* [Excerpted text]
##############################

Leonid Mohylevskyi (Leo Moguy) was a Ukrainian, French, Italian, and American director, one of the pioneers of Ukrainian newsreels, a film critic.
Mohylevskyi was born in Odesa in a family of a merchandise. During World War I, he was a soldier of the 51st Lithuanian infantry regiment of the Imperial Russian Army in Simferopol. After the war, he was a medical student and worked part-time at the film studio of Dmytro Kharytonov who came from Moscow to Odesa.
Mohylevskyi did not become a doctor, however, graduating from Odesa Institute of National Economy in 1924, he became a lawyer. Soon, he was invited to work as a VUFKU legal advisor at Odesa Film Studio. Mohylevskyi showed interest not only in the letter of the law, but also in laws and principles of film editing as he assisted the director Mykola Saltykov.
In 1927, Mohylevskyi was the head of the Newsreel Department VUFKU, was a colleague of Dziga Vertov and Mikhail Kaufman. Together with Oleksandr Dovzhenko he initiated the creation of the first library of Ukrainian films. The department headed by Mohylevskyi began to issue Kinotyzhden, and later, Kinozhurnal VUFKU, a collection of fresh newsreels, “timely and urgent,” that became nearly the only source of news at that time.
Then, Mohylevskyi made two mashup films, How It Was (1927) and Documents of the Era (1928), in collaboration with the director Ya. Habovych. The latter was the most popular VUFKU mashup film based on 150,000 meters of newsreels dating back to 1917-1922.
Leonid Mohylevskyi used archive materials (“some positive fragments” and pre-revolutionary “rubbish”) stored in VUFKU archives or bought from other film studios or private persons as the basis for his film.

##############################

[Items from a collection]
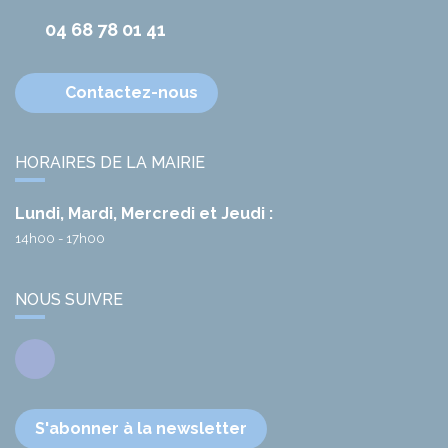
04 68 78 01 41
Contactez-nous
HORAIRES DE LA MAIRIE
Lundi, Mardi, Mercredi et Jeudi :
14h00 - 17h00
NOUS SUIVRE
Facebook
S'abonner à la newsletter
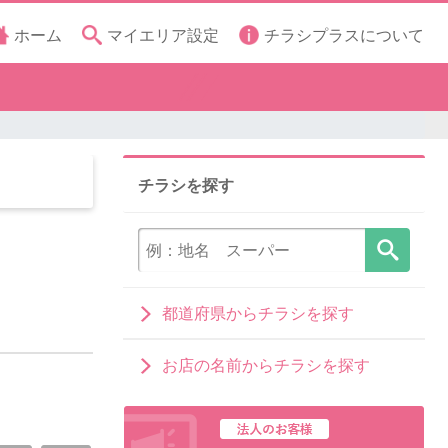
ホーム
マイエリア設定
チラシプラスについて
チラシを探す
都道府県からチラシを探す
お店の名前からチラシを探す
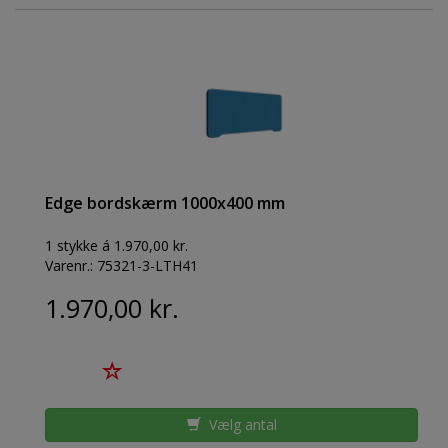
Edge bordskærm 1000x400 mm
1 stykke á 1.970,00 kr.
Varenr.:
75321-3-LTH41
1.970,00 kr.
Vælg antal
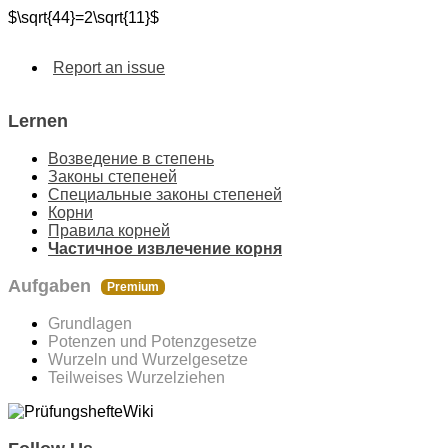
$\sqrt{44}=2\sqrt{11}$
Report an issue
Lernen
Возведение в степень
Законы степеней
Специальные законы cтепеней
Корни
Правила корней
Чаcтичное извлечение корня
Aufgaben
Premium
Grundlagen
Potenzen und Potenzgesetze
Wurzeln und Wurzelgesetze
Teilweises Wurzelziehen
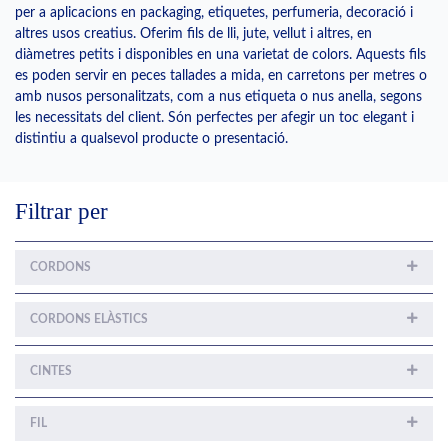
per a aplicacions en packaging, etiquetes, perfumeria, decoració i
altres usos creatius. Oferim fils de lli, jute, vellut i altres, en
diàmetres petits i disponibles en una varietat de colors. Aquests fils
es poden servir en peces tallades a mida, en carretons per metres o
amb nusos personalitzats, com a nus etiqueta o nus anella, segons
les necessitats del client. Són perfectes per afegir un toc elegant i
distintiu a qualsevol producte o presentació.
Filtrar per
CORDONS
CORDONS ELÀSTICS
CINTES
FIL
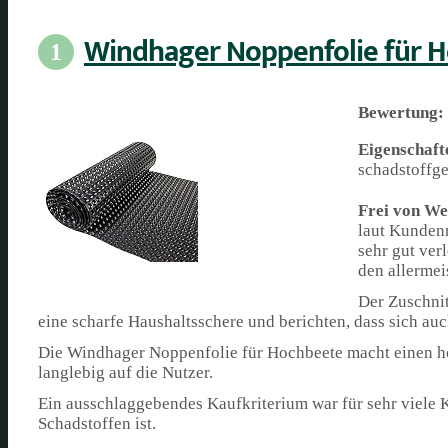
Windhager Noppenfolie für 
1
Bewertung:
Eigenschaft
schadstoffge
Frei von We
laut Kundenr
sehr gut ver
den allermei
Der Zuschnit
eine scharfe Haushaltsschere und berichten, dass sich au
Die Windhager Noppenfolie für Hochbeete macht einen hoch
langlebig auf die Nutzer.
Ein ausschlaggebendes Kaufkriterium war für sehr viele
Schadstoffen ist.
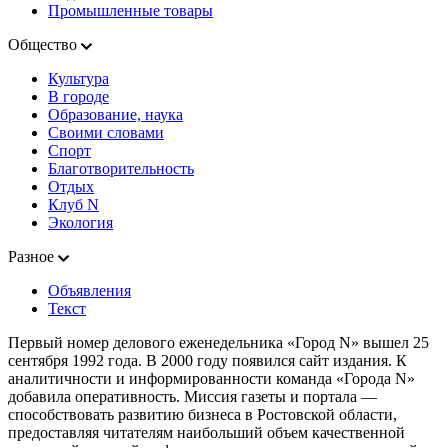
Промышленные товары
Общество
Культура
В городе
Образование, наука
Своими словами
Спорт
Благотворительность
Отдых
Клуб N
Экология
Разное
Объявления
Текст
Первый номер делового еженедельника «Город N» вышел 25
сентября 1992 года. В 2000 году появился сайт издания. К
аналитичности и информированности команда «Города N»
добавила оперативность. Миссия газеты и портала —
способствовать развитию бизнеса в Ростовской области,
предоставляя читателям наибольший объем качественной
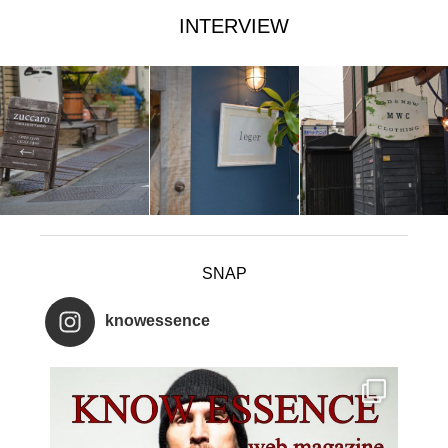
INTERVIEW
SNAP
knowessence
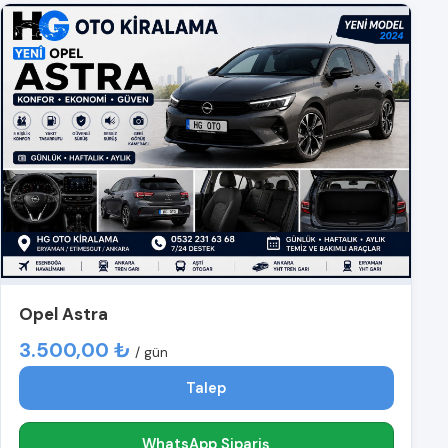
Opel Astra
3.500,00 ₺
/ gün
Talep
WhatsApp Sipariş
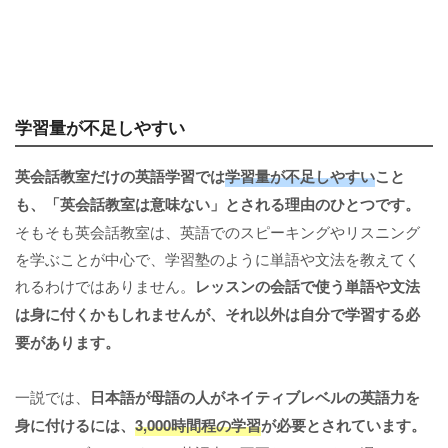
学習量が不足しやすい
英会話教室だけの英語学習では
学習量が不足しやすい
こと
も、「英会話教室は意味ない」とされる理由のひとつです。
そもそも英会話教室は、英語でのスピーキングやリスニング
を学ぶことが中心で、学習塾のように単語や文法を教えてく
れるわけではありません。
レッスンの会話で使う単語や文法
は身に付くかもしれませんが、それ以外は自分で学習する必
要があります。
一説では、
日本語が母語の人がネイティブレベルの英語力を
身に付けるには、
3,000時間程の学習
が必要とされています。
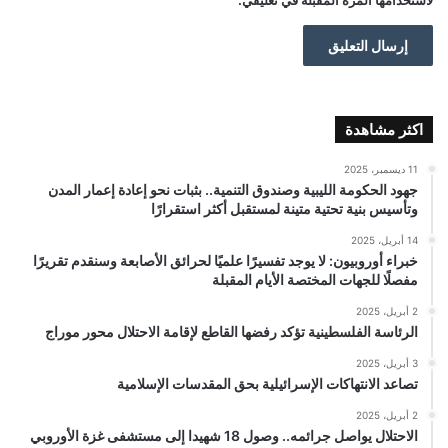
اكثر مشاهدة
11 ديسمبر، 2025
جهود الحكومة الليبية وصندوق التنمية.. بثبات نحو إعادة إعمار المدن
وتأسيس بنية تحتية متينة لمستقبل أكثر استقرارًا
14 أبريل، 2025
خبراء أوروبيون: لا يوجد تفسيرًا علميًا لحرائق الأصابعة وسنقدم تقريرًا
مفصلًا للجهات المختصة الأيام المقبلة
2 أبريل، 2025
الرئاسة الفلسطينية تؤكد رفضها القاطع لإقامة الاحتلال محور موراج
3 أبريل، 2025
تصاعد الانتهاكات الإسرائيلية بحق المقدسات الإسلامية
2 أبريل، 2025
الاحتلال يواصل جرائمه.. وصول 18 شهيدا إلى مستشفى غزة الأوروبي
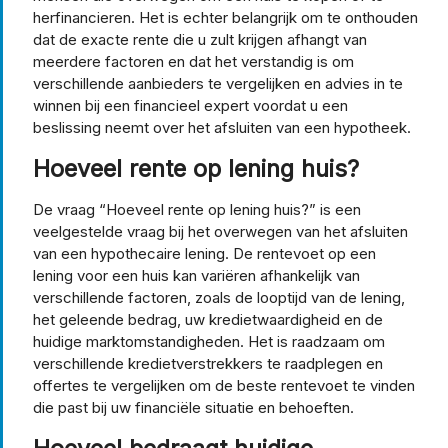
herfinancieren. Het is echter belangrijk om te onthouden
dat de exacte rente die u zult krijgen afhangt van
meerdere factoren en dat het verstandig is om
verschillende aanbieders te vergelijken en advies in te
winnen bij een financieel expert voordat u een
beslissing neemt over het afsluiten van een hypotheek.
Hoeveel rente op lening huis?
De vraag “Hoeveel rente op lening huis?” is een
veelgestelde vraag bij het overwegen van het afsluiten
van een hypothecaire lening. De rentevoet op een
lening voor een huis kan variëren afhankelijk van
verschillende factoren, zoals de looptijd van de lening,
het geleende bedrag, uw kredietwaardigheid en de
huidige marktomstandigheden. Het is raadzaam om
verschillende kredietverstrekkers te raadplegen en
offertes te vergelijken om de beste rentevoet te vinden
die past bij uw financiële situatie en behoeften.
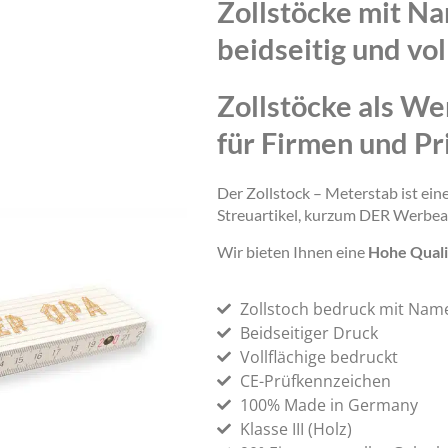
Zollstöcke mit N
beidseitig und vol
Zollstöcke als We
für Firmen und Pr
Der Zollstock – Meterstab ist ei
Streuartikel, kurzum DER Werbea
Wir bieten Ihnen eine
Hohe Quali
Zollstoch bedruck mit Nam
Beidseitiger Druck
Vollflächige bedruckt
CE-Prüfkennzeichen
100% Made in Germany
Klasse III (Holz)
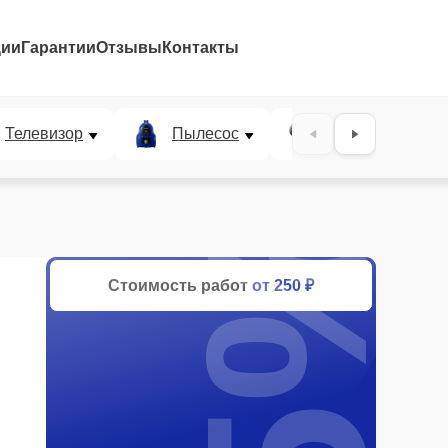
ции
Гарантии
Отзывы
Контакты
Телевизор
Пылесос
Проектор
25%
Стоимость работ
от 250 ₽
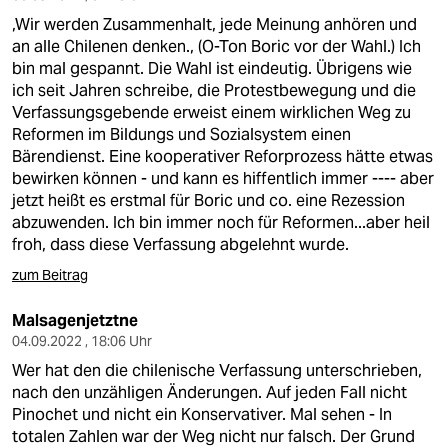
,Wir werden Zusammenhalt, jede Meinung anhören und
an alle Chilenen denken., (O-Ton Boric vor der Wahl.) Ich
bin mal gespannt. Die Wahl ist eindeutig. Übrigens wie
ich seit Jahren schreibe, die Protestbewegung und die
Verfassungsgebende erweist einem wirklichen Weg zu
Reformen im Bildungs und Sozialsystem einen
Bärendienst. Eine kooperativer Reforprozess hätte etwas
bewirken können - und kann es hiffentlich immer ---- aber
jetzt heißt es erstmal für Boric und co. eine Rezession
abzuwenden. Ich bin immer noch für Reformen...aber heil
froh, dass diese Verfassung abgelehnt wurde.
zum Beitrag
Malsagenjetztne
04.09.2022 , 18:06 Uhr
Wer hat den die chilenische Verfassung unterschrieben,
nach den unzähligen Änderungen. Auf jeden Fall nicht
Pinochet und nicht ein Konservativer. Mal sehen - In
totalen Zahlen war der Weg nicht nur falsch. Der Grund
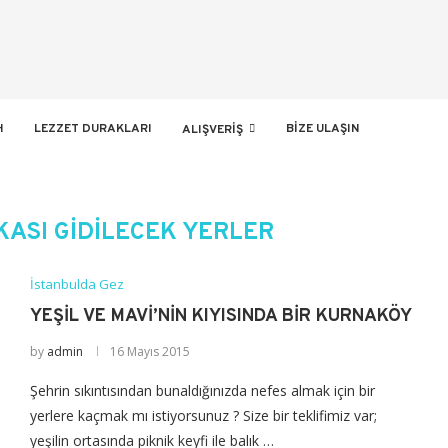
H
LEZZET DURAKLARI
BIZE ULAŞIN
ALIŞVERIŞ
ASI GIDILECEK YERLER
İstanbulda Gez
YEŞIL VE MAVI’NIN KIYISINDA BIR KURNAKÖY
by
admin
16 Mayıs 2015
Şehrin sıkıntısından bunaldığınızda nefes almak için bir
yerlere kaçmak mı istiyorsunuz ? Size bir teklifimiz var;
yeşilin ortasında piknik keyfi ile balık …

##############################

* [Exercise 1] Decide whether each statement agrees with the passage on Leonid Mohylevskyi, answering yes or no and quoting the words from the passage that settle it: (a) Mohylevskyi went on to work as a doctor. (b) Documents of the Era drew on 150,000 meters of newsreels. (c) Mohylevskyi started the first library of Ukrainian films on his own.
* [Exercise 2] Rewrite the passage on Leonid Mohylevskyi from "In 1927, Mohylevskyi" up to and including "at that time.", putting "Documentary Department" in place of "Newsreel Department".
* [Exercise 3] Extend the passage on Leonid Mohylevskyi past its last sentence.
These items have nothing to do with the passage on Leonid Mohylevskyi.

* [Exercise result 1]
(a) No: "Mohylevskyi did not become a doctor"
(b) Yes: "The latter was the most popular VUFKU mashup film based on 150,000 meters of newsreels dating back to 1917-1922."
(c) No: "Together with Oleksandr Dovzhenko he initiated the creation of the first library of Ukrainian films."

* [Exercise result 2]
In 1927, Mohylevskyi was the head of the Documentary Department VUFKU, was a colleague of Dziga Vertov and Mikhail Kaufman. Together with Oleksandr Dovzhenko he initiated the creation of the first library of Ukrainian films. The department headed by Mohylevskyi began to issue Kinotyzhden, and later, Kinozhurnal VUFKU, a collection of fresh newsreels, “timely and urgent,” that became nearly the only source of news at that time.

* [Exercise result 3]
An active member of the society Friends of Soviet Cinema, Mohylevskyi edited 16 short films for them, such as Now! and Peak ticket (Піковий квиток) filmed by amateur Experimental Film Studio headed by Hlib Zatvornytskyi.
In 1929, the director migrated to France, and during World War II, he moved to the USA. Later, he returned to Europe and filmed in France and Italy. After leaving the USSR, he made about 20 films. In 1938, Leonid Moguy’s film Prison Without Bars took part in Venice Film Festival, where it received the Cup of the Ministry of Popular Culture and was nominated for Best Foreign Film.
In 1947, the film Bethsabée was nominated for Grand Jury Prize of Venice Film Festival. In 1950, Moguy’s film Tomorrow Is Too Late was nominated for Golden Lion of Venice Film Festival and was recognised as the best Italian film of the year. Quentin Tarantino mentioned Leonid Moguy’s films Paris After Dark and Action in Arabia as those which inspired him to create Inglourious Basterds (2009). He ranked them together with Jean Renoir’s and Fritz Lang’s works.